The House has impeached President Trump on two counts, abuse of power and obstruction of Congress, but Trump can't be tried in the Senate until House Speaker Nancy Pelosi names, and the House approves, impeachment managers to present the House's case for conviction in Trump's trial. Pelosi said Wednesday night she won't appoint the impeachment managers until she has a better sense of what kind of trial they will be participating in, refusing to commit to a timetable to hand impeachment over to Senate Majority Leader Mitch McConnell (R-Ky.).
"We cannot name managers until we see what the process is on the Senate side," Pelosi said. "So far we haven't seen anything that looks fair to us. So hopefully it will be fair. And when we see what that is, we'll send our managers." She added that she and her lieutenants aren't having "that discussion" about indefinitely withholding the articles of impeachment, denying Trump his trial and presumptive acquittal, but "we're not sending it tonight because it's difficult to determine who the managers would be until we see the arena in which we will be participating."
Pelosi has no time constraints to pick the managers under the House impeachment rules adopted Wednesday, and the House is expected to go on recess as soon as Thursday, with no plans to return until Jan. 7.
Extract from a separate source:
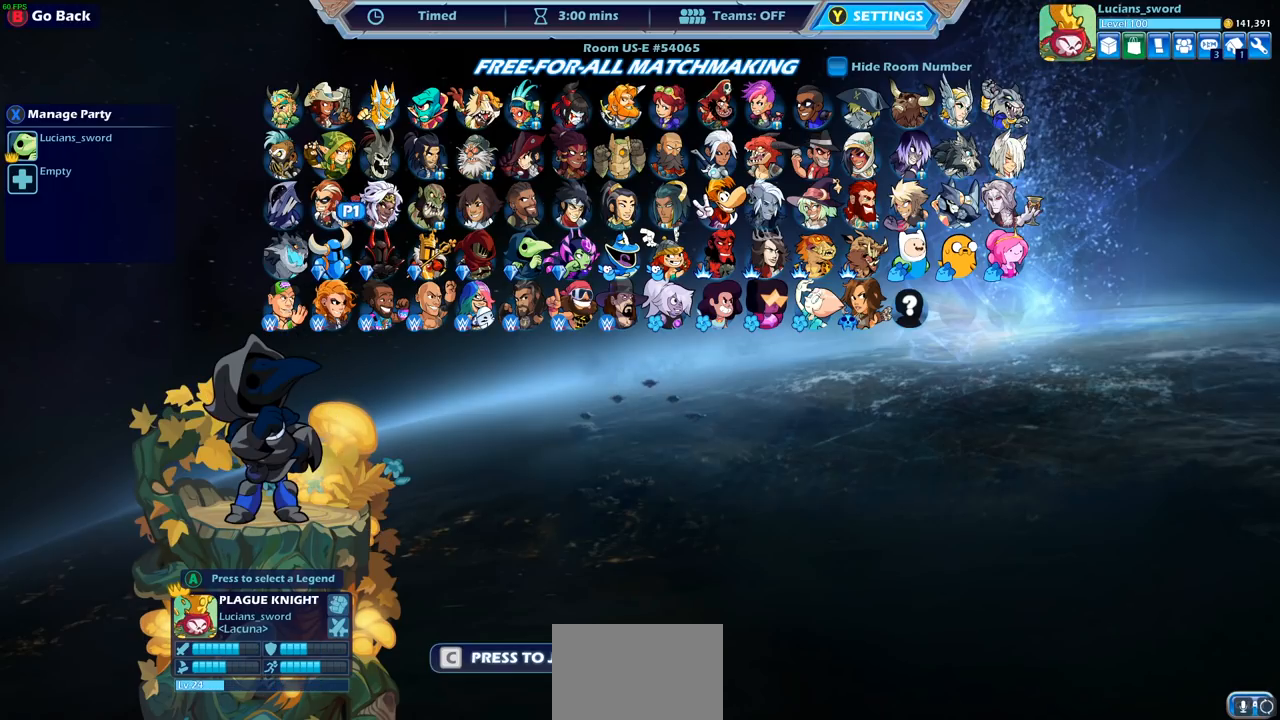
{"buttons": [], "left_stick": "center", "right_stick": "center", "events": [[133, "DPAD_LEFT", "up"], [200, "DPAD_LEFT", "down"], [317, "DPAD_LEFT", "up"]]}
The idea of keeping the articles of impeachment as leverage to shape the Senate trial, or even collect new evidence, gained traction after constitutional law scholar Laurence Tribe advocated for the strategy in a Washington Post op-ed, arguing "the public has a right to observe a meaningful trial rather than simply learn that the result is a verdict of not guilty." And House Democrats began pressing Pelosi to consider the move as McConnell confirmed he's coordinating trial strategy with the White House and signaled he plans to conduct a swift trial and get a swift acquittal.